__What to work on__. Output the entries below so that they read exactly as they do now.

*** Information provided ***

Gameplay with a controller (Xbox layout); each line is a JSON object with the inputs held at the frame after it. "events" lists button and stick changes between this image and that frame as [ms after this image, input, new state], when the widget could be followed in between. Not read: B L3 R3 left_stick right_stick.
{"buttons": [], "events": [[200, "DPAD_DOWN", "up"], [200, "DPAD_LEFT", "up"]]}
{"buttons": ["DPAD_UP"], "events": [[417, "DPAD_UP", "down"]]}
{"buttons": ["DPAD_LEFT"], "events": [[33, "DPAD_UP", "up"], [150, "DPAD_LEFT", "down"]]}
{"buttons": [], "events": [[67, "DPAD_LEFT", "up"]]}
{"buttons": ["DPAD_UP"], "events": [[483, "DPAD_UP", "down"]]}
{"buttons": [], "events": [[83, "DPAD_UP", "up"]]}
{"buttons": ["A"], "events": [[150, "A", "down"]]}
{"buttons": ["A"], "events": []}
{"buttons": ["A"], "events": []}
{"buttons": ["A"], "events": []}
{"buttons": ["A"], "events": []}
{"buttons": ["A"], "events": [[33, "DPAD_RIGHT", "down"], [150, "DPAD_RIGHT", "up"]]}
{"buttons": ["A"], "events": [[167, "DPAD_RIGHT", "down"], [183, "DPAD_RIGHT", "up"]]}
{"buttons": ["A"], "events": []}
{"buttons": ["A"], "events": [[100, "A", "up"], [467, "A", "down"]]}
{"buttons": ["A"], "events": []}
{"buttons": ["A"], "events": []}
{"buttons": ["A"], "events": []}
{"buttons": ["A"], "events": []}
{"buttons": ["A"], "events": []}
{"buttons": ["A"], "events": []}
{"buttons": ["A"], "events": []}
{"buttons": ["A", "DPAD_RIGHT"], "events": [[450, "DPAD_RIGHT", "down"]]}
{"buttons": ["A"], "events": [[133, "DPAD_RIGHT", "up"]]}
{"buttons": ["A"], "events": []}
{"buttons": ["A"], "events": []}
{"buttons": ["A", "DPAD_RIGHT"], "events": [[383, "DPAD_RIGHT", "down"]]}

*** End of Information provided ***

__Answer below__.
Gameplay with a controller (Xbox layout); each line is a JSON object with the inputs held at the frame after it. "events" lists button and stick changes between this image and that frame as [ms after this image, input, new state], when the widget could be followed in between. Not read: B L3 R3 left_stick right_stick.
{"buttons": [], "events": [[200, "DPAD_DOWN", "up"], [200, "DPAD_LEFT", "up"]]}
{"buttons": ["DPAD_UP"], "events": [[417, "DPAD_UP", "down"]]}
{"buttons": ["DPAD_LEFT"], "events": [[33, "DPAD_UP", "up"], [150, "DPAD_LEFT", "down"]]}
{"buttons": [], "events": [[67, "DPAD_LEFT", "up"]]}
{"buttons": ["DPAD_UP"], "events": [[483, "DPAD_UP", "down"]]}
{"buttons": [], "events": [[83, "DPAD_UP", "up"]]}
{"buttons": ["A"], "events": [[150, "A", "down"]]}
{"buttons": ["A"], "events": []}
{"buttons": ["A"], "events": []}
{"buttons": ["A"], "events": []}
{"buttons": ["A"], "events": []}
{"buttons": ["A"], "events": [[33, "DPAD_RIGHT", "down"], [150, "DPAD_RIGHT", "up"]]}
{"buttons": ["A"], "events": [[167, "DPAD_RIGHT", "down"], [183, "DPAD_RIGHT", "up"]]}
{"buttons": ["A"], "events": []}
{"buttons": ["A"], "events": [[100, "A", "up"], [467, "A", "down"]]}
{"buttons": ["A"], "events": []}
{"buttons": ["A"], "events": []}
{"buttons": ["A"], "events": []}
{"buttons": ["A"], "events": []}
{"buttons": ["A"], "events": []}
{"buttons": ["A"], "events": []}
{"buttons": ["A"], "events": []}
{"buttons": ["A", "DPAD_RIGHT"], "events": [[450, "DPAD_RIGHT", "down"]]}
{"buttons": ["A"], "events": [[133, "DPAD_RIGHT", "up"]]}
{"buttons": ["A"], "events": []}
{"buttons": ["A"], "events": []}
{"buttons": ["A", "DPAD_RIGHT"], "events": [[383, "DPAD_RIGHT", "down"]]}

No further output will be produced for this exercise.